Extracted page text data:
☆ ☆ ☆ ☆ ☆ ☆ ☆
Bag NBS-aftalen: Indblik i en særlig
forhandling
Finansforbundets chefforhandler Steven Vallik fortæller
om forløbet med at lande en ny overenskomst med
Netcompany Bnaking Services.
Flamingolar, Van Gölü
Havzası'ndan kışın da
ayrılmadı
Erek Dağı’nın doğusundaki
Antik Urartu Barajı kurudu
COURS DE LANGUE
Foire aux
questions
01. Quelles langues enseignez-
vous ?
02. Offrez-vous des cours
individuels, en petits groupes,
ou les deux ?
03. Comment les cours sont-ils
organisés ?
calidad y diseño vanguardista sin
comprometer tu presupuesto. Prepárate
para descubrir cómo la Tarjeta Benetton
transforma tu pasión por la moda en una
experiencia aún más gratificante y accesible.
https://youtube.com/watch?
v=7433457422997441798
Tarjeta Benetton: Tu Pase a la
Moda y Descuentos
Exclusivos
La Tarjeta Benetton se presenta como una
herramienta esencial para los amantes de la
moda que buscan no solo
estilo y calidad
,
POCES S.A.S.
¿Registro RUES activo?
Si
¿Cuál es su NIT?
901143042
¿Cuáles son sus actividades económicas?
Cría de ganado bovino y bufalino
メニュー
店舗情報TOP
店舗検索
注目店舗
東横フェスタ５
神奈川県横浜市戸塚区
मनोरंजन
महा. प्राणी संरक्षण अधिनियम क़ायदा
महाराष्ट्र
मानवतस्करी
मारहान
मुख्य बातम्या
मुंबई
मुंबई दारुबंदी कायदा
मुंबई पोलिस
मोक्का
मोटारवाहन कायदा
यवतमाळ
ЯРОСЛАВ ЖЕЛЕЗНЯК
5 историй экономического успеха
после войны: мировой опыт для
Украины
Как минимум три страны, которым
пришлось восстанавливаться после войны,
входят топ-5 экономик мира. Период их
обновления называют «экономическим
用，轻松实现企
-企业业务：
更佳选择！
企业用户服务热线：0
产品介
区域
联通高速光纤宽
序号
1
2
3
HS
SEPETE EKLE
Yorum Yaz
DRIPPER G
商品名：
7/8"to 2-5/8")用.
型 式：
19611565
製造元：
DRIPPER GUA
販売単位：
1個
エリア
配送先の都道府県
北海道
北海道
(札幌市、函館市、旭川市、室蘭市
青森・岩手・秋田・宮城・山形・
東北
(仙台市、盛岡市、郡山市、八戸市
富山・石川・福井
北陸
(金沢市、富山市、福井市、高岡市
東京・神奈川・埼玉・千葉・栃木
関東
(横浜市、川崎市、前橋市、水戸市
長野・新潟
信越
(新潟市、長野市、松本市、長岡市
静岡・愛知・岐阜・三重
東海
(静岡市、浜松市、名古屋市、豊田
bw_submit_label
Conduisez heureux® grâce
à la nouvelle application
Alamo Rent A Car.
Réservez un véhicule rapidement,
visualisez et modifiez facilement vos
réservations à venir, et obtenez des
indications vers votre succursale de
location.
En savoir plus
☆ ☆ ☆ ☆ ☆ ☆ ☆
Turn the lines of the rows above, from the first line through the line containing "пришлось восстанавливаться после" (both included), into a Markdown table with the columns No. and Text. Give each line its number, and leave out any blank lines.

| No. | Text |
|---|---|
| 1 | Bag NBS-aftalen: Indblik i en særlig |
| 2 | forhandling |
| 3 | Finansforbundets chefforhandler Steven Vallik fortæller |
| 4 | om forløbet med at lande en ny overenskomst med |
| 5 | Netcompany Bnaking Services. |
| 6 | Flamingolar, Van Gölü |
| 7 | Havzası'ndan kışın da |
| 8 | ayrılmadı |
| 9 | Erek Dağı’nın doğusundaki |
| 10 | Antik Urartu Barajı kurudu |
| 11 | COURS DE LANGUE |
| 12 | Foire aux |
| 13 | questions |
| 14 | 01. Quelles langues enseignez- |
| 15 | vous ? |
| 16 | 02. Offrez-vous des cours |
| 17 | individuels, en petits groupes, |
| 18 | ou les deux ? |
| 19 | 03. Comment les cours sont-ils |
| 20 | organisés ? |
| 21 | calidad y diseño vanguardista sin |
| 22 | comprometer tu presupuesto. Prepárate |
| 23 | para descubrir cómo la Tarjeta Benetton |
| 24 | transforma tu pasión por la moda en una |
| 25 | experiencia aún más gratificante y accesible. |
| 26 | https://youtube.com/watch? |
| 27 | v=7433457422997441798 |
| 28 | Tarjeta Benetton: Tu Pase a la |
| 29 | Moda y Descuentos |
| 30 | Exclusivos |
| 31 | La Tarjeta Benetton se presenta como una |
| 32 | herramienta esencial para los amantes de la |
| 33 | moda que buscan no solo |
| 34 | estilo y calidad |
| 35 | , |
| 36 | POCES S.A.S. |
| 37 | ¿Registro RUES activo? |
| 38 | Si |
| 39 | ¿Cuál es su NIT? |
| 40 | 901143042 |
| 41 | ¿Cuáles son sus actividades económicas? |
| 42 | Cría de ganado bovino y bufalino |
| 43 | メニュー |
| 44 | 店舗情報TOP |
| 45 | 店舗検索 |
| 46 | 注目店舗 |
| 47 | 東横フェスタ５ |
| 48 | 神奈川県横浜市戸塚区 |
| 49 | मनोरंजन |
| 50 | महा. प्राणी संरक्षण अधिनियम क़ायदा |
| 51 | महाराष्ट्र |
| 52 | मानवतस्करी |
| 53 | मारहान |
| 54 | मुख्य बातम्या |
| 55 | मुंबई |
| 56 | मुंबई दारुबंदी कायदा |
| 57 | मुंबई पोलिस |
| 58 | मोक्का |
| 59 | मोटारवाहन कायदा |
| 60 | यवतमाळ |
| 61 | ЯРОСЛАВ ЖЕЛЕЗНЯК |
| 62 | 5 историй экономического успеха |
| 63 | после войны: мировой опыт для |
| 64 | Украины |
| 65 | Как минимум три страны, которым |
| 66 | пришлось восстанавливаться после войны, |